OBJETIVOS
1. Extrae de la crónica del encuentro de poesía, sin cambio alguno, el tramo que va desde "Entre los sonidos" hasta "hasta el tope.".
2. Prolonga la crónica del encuentro de poesía a partir de su última oración.

TEXTO EXTRAÍDO
● ● ● ●

Entre los sonidos etno-hiphoperos de Wenumapu, el canto campesino
del buen
Yáñez (poesía venida de la tierra, del trigo
seco y del hachazo), dimos por comienzo a una sesión inolvidable
de compañerismo e igualdad, de poesía delirante y la
promesa viva y reluciente de un regreso acompañado de bongoes
y bombonas hasta el tope.
Juan Cameron abrió los fuegos. Junto a él Sergio Badilla
(inseparable pipa en mano), y el organizador primero, Santiago Bonhomme.
Hugo Quintana leería al otro día, y también Muñoz-Palomo,
con nick apertrechado en plaza de armas incluido.
El momento de llegada-subida-lectura de Stella Díaz Varín,
fue notable; como siempre resulta ser cuando ella pisa un escenario,
un bar o un tablado discontinuo. "Me tomé tres whiskies
antes de llegar acá", anunció campante, como si
pudiera causar una sorpresa con aquella confesión de sobra
conocida. Pero Stella es Stella, no hay público que se le resista,
ni verso que la embauque. Nada ni nadie puede contra ella. Con finas
estocadas, trazos-cortos-pasadizos y una impronta que la ensalza todavía
más, Stella Díaz encantó, nos encantó,
como siempre lo ha hecho y lo ha de hacer, con su voz grave y fumadora
y ese canto triste y agresivo como en medio de la noche, al subir
su falda y arrastrarla, monocorde, en un bolero suave, en un flamenco
desgarrado o en una huida más allá de la vigilia.
La organización nos invitó esa noche a un bar. La
Parri-jazz, con Jaimito excomulgado ahora, interpretó versiones
de Coltrane, Hancock y Davis, al calor de un privado diseñado
especialmente como sauna, en el que nos bebimos lo que nos pusieron
al alcance. El grupo Ñuble, en pleno, cantaba extrañas
melodías y Cameron recitaba de memoria a la Mistral. Badilla
(de incansable pipa en mano) nos contaba de algún viaje a Andorra,
o a la parte norte de Croacia. El poeta Morales, siempre pulcro y
ordenado, diseñaba nuevas técnicas de avance y reflexión,
y algunos otros nos dedicábamos al vasije permanente y trasvasije,
como si el quehacer poético conllevara una sequedad implícita,
o un desierto inmaculado a rastras.

● ● ● ●

DATOS PROPORCIONADOS
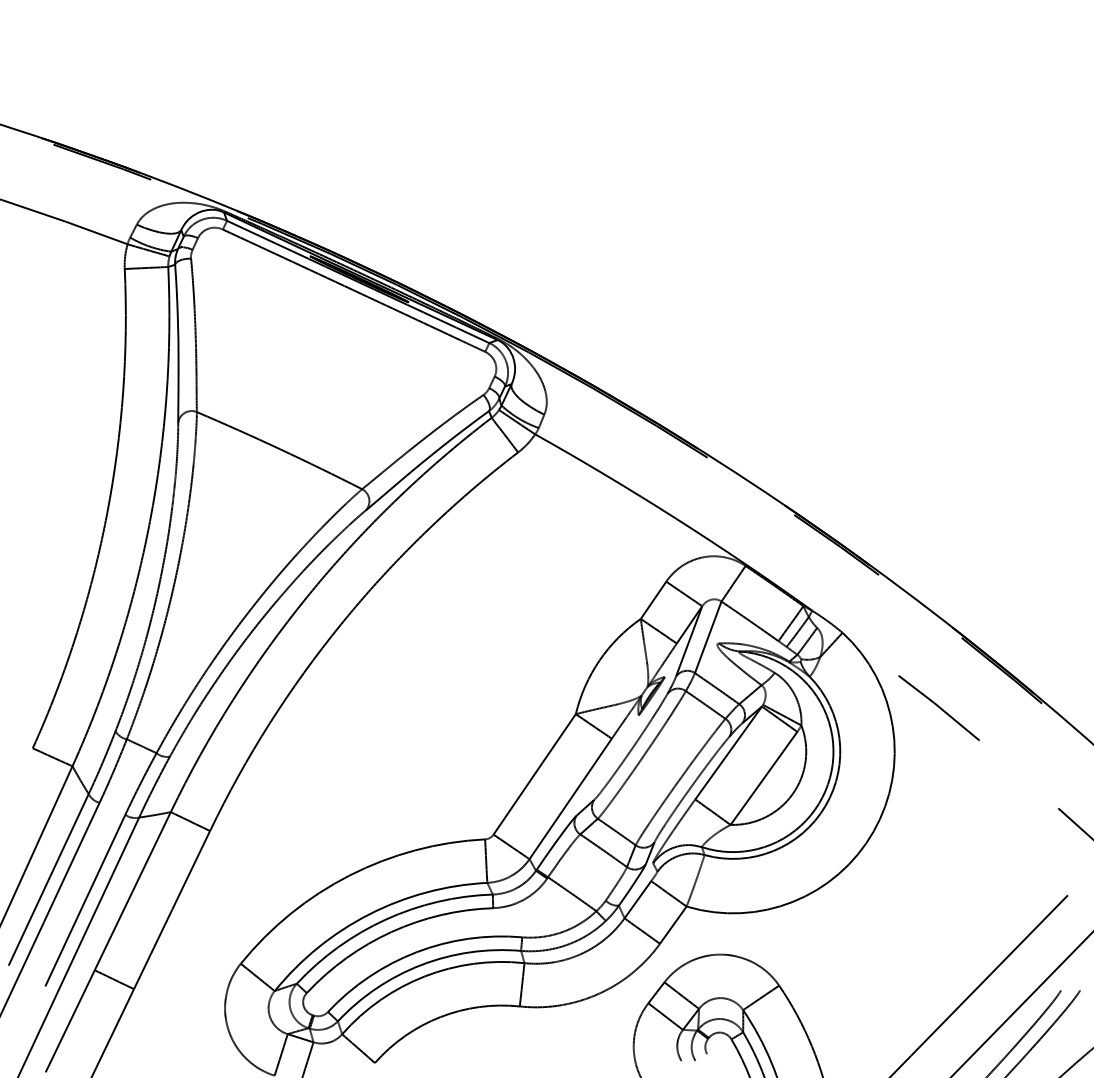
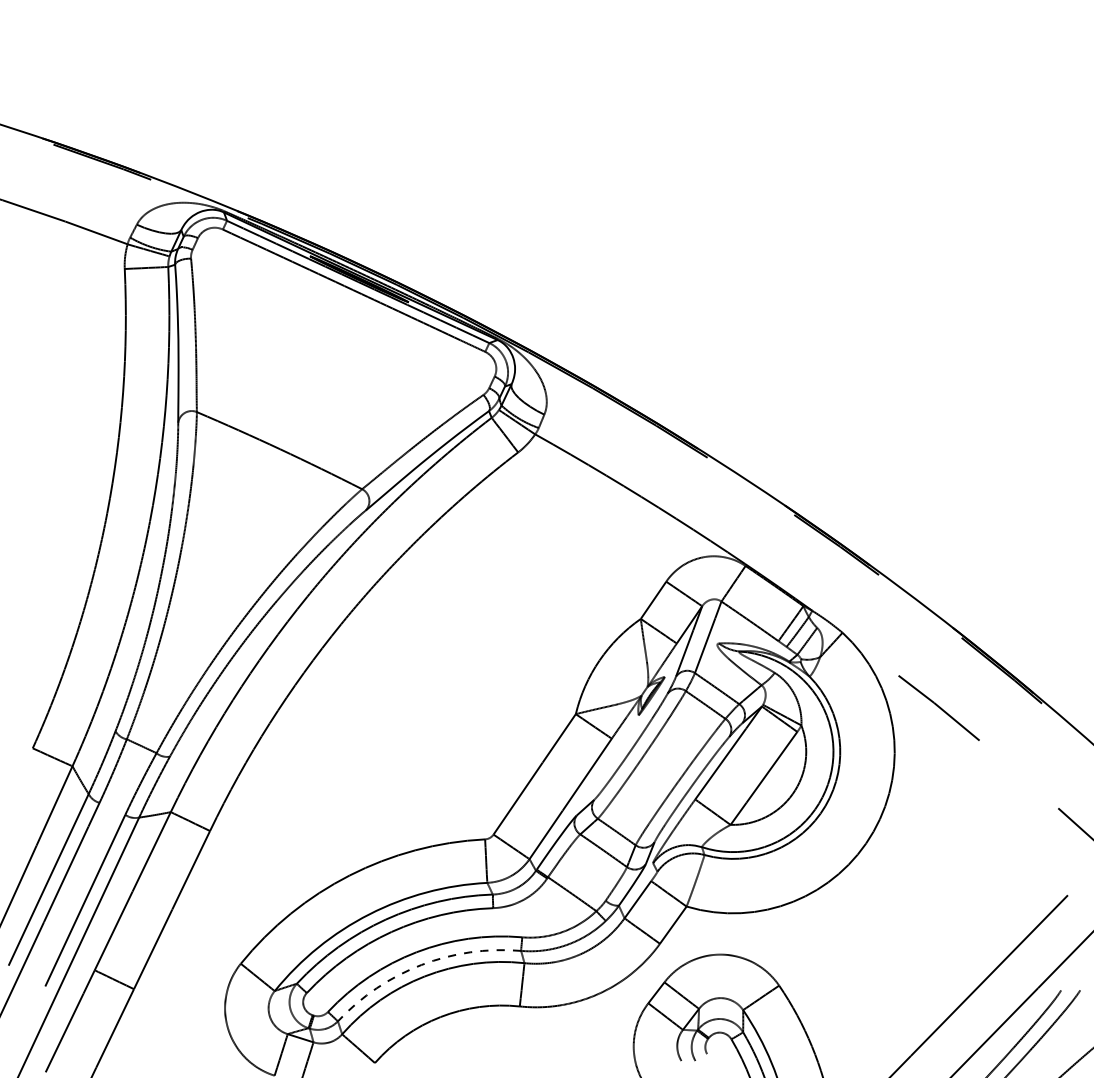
arc at (421, 965): solid -> dashed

● ● ● ●

LISTA DE RESPUESTAS
1.
Entre los sonidos etno-hiphoperos de Wenumapu, el canto campesino
del buen
Yáñez (poesía venida de la tierra, del trigo
seco y del hachazo), dimos por comienzo a una sesión inolvidable
de compañerismo e igualdad, de poesía delirante y la
promesa viva y reluciente de un regreso acompañado de bongoes
y bombonas hasta el tope.

2.
El día siguiente, me cuentan, comenzó temprano, con
una lectura de poemas en los pasillos centrales de un mall. Alguien,
tal vez el gélido poeta Palomo, concurrió hasta nuestra
habitación con tal de reclutarnos, pero fue imposible. De aquel
acto, el poeta Cristián Basso me confesaría luego, en
fingido tono de ofendido: "No me escuchó nadie, huevón,
nadie...". Pero luego volveríamos al Teatro Municipal,
y a más lecturas. Cuando llegó mi turno de leer, dediqué
"Tarot" a Jaime Goycolea (santo y ebrio de las callecitas
tránsfugas de aquel porteño sol), y desde mi reojo aprecié
al poeta Cameron levantar sus brazos en señal de alegre triunfo.
En aquel momento supe que todos ellos éramos nosotros, y que
nosotros éramos los mismos, y éramos amigos de hace
mucho y compartíamos más que un verso libre u ordenado,
aquí o allá. Luego leería Basso, con el respeto
y el silencio que merecen sus poemas, y luego Villavicencio.
Nos bajamos entre algunos palmotazos en la espalda y la expectación
de presenciar las últimas lecturas. Por supuesto los organizadores
habían reservado a las estrellas para (el inicio y) el final.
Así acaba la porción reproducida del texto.